Background
Born in East Prussia, Goldberg spent her early childhood in Russia, returning after the revolution with her family to their home in Kovno, Lithuania.
Born in East Prussia, Goldberg spent her early childhood in Russia, returning after the revolution with her family to their home in Kovno, Lithuania.
She was a precocious child who began to produce poetry at an early age. Some of her teachers report that to entertain herself during the dull and lengthy task of lacing her high shoes, the little girl used to compose poems out loud. She studied at the Hebrew Gymnasium (high school) of Kovno and at the universities of Berlin and Bonn, receiving her doctorate in Semitic languages.
In 1935, she went to Palestine, where she joined Abraham Shlonsky’s literary group, Yachdav, and began to publish her poetry in its literary forum. Shlonsky became her friend and colleague, in a friendship which was to last long after their political and literary interests took them in different directions.

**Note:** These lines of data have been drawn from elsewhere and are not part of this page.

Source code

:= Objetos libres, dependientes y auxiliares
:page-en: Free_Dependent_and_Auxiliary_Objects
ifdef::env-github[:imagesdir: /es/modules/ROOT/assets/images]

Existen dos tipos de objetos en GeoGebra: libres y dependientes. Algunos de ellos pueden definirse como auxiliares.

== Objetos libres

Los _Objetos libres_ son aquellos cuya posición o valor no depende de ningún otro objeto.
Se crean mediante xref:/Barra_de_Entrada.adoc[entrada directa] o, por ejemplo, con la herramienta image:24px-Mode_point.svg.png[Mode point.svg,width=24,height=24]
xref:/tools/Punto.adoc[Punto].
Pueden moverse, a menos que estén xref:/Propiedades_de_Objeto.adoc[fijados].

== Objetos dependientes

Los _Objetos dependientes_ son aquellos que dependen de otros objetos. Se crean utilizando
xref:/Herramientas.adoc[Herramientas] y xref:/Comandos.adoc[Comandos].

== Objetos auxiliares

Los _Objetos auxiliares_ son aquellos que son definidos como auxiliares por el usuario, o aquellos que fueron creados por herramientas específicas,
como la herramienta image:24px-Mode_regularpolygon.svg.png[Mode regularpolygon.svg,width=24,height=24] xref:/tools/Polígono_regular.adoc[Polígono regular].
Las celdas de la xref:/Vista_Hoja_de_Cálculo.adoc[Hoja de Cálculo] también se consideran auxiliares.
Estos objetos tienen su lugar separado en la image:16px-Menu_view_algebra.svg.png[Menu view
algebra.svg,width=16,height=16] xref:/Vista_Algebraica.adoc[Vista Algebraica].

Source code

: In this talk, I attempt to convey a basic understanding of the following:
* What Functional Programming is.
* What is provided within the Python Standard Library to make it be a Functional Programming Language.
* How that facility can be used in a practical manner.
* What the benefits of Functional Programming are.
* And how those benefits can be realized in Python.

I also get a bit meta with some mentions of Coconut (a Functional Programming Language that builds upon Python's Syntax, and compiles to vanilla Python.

Goldberg worked as a teacher of drama and as a literary critic for various newspapers. She wrote poetry, prose, drama, and literary criticism, and translated many classics into Hebrew, among them Shakespeare’s As You Like It and Tolstoy’s War and Peace. She was well loved as a writer for children with whom she had a wonderful rapport, both in writing and in person.
She was most famous, however, for her poetry which is characterized by conversational style, simple though symbolic language, and almost complete disassociation from ideological or Jewish themes. She preferred traditional verse forms, concrete imagery, and familiar but refreshing language to write about universal matters such as childhood, nature, love, aging, and death.
Her best known poems include "Songs of the Stream", in which natural symbols represent the poet’s aesthetic concerns, and "After Twenty Years", about an encounter between two estranged lovers.
An invitation in 1952 to head the Department of Comparative Literature at the Hebrew University of Jerusalem paid tribute to her versatility as a writer, poet, and critic. She held the post until her death.